Print, from the listing below, the lines starting at the line containing "Kaum Muslimin Sidang Jum’at" and ending at the line containing "Shahih Muslim", exactly as they stand, and print nothing else.

--- START ---

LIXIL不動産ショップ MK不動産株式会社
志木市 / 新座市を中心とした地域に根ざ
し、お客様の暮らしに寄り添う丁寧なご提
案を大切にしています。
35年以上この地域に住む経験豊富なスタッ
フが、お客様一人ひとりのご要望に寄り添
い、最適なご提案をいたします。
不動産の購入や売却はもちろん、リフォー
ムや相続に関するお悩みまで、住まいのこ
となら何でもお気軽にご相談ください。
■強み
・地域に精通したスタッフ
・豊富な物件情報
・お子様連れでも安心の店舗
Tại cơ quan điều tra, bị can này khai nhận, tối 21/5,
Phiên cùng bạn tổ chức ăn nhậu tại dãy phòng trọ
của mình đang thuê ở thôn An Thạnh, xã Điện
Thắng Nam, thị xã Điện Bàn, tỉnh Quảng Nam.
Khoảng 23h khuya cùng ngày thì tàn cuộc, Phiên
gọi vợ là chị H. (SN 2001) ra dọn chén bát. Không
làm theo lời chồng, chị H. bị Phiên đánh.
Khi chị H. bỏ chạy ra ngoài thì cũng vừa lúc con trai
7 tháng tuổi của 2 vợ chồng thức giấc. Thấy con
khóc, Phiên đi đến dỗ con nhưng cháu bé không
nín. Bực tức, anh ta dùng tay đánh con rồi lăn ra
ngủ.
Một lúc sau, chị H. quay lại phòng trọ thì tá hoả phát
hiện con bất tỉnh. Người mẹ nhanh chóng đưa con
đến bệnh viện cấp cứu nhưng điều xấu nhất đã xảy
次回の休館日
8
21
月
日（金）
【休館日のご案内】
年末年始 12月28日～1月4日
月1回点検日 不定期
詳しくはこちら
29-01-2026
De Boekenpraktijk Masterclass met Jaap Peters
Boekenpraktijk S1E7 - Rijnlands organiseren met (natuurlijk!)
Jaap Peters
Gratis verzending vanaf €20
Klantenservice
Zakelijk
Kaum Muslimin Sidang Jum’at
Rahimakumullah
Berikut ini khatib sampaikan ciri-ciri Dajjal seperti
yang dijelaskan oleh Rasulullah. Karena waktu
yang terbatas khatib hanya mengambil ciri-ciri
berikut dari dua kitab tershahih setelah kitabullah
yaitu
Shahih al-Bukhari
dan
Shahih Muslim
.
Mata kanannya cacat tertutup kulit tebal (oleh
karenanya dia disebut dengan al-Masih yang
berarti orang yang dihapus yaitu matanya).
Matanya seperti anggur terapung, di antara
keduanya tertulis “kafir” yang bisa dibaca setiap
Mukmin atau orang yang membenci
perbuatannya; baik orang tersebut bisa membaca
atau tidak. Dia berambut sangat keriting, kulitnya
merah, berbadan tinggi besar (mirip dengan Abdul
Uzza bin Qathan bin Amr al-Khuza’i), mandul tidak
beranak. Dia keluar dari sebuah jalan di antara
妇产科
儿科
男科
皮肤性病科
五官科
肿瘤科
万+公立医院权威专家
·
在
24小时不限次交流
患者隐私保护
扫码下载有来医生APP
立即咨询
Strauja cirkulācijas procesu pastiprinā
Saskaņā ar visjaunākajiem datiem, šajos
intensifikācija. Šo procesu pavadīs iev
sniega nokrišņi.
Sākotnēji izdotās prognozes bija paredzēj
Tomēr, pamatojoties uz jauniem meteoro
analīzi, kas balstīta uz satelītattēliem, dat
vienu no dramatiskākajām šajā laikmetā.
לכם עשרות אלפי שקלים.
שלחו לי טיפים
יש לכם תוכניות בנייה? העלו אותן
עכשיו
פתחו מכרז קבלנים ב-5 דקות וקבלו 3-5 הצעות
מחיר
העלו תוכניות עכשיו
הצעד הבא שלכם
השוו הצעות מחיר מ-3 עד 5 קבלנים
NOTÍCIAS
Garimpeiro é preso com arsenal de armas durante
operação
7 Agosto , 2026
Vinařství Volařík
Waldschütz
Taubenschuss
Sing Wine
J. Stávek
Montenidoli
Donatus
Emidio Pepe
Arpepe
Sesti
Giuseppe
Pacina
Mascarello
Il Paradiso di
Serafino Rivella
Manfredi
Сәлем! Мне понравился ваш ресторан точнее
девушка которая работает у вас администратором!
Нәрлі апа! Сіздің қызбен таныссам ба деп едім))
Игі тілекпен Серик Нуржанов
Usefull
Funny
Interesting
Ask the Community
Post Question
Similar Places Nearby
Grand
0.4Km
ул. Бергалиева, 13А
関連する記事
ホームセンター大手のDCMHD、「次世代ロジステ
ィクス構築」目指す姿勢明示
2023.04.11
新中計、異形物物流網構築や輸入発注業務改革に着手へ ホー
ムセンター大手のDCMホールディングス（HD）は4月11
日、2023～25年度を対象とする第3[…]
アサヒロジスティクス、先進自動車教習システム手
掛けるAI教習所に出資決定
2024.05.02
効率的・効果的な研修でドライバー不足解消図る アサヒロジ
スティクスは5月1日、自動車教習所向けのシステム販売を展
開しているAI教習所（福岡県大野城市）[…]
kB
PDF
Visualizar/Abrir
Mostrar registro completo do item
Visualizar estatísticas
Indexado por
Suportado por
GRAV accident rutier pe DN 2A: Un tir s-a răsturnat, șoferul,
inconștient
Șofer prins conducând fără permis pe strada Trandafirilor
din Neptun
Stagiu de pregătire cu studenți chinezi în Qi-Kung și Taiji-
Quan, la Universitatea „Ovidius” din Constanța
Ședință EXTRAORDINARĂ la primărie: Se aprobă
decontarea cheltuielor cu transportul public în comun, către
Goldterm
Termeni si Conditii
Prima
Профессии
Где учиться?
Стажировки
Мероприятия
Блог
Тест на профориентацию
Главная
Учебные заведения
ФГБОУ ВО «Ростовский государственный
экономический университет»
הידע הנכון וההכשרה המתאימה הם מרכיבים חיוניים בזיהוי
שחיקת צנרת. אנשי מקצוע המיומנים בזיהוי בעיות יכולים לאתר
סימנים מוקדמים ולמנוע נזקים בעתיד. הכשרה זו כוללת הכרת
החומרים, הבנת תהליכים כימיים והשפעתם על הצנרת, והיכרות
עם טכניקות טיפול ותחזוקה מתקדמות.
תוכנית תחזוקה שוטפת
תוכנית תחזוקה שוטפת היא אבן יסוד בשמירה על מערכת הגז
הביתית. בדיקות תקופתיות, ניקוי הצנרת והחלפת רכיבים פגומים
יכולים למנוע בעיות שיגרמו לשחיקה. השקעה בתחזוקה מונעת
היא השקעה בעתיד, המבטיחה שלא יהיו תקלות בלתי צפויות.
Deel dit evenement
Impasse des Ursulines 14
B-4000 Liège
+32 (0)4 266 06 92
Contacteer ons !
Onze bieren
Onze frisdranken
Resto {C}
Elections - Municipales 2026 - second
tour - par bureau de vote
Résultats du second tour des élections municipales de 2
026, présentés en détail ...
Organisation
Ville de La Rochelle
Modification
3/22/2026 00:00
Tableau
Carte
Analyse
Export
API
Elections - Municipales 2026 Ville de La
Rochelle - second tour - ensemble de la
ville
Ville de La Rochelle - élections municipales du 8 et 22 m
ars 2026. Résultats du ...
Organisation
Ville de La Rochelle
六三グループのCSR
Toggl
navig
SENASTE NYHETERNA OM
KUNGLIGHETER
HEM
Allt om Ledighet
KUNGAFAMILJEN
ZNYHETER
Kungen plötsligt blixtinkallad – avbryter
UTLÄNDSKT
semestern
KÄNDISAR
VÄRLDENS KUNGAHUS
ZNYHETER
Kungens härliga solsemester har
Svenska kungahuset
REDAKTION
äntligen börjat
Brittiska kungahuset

--- END ---

* [RESPONSE TO THIS TASK]
Kaum Muslimin Sidang Jum’at
Rahimakumullah
Berikut ini khatib sampaikan ciri-ciri Dajjal seperti
yang dijelaskan oleh Rasulullah. Karena waktu
yang terbatas khatib hanya mengambil ciri-ciri
berikut dari dua kitab tershahih setelah kitabullah
yaitu
Shahih al-Bukhari
dan
Shahih Muslim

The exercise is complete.